> Exercise:
Figure out the number of lines in the entries that hold the string "Monsieur", then give that number and nothing else.

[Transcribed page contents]
____________
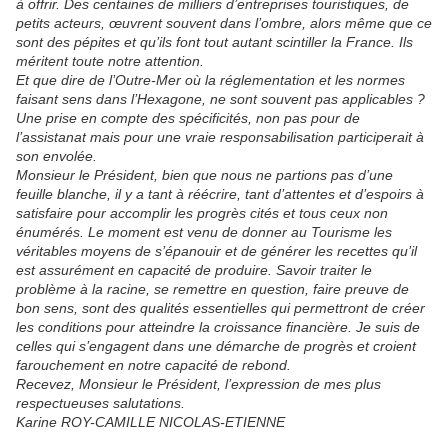
à offrir. Des centaines de milliers d’entreprises touristiques, de
petits acteurs, œuvrent souvent dans l’ombre, alors même que ce
sont des pépites et qu’ils font tout autant scintiller la France. Ils
méritent toute notre attention.
Et que dire de l’Outre-Mer où la réglementation et les normes
faisant sens dans l’Hexagone, ne sont souvent pas applicables ?
Une prise en compte des spécificités, non pas pour de
l’assistanat mais pour une vraie responsabilisation participerait à
son envolée.
Monsieur le Président, bien que nous ne partions pas d’une
feuille blanche, il y a tant à réécrire, tant d’attentes et d’espoirs à
satisfaire pour accomplir les progrès cités et tous ceux non
énumérés. Le moment est venu de donner au Tourisme les
véritables moyens de s’épanouir et de générer les recettes qu’il
est assurément en capacité de produire. Savoir traiter le
problème à la racine, se remettre en question, faire preuve de
bon sens, sont des qualités essentielles qui permettront de créer
les conditions pour atteindre la croissance financière. Je suis de
celles qui s’engagent dans une démarche de progrès et croient
farouchement en notre capacité de rebond.
Recevez, Monsieur le Président, l’expression de mes plus
respectueuses salutations.
Karine ROY-CAMILLE NICOLAS-ETIENNE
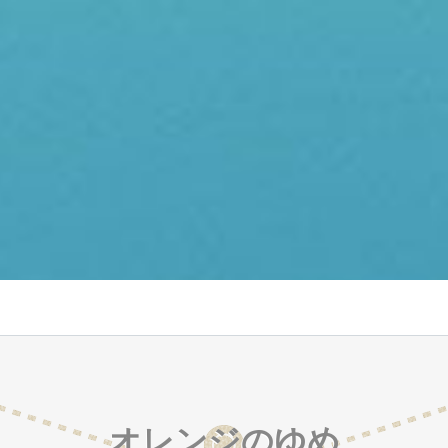
オレンジのゆめ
____________
> Reply:
2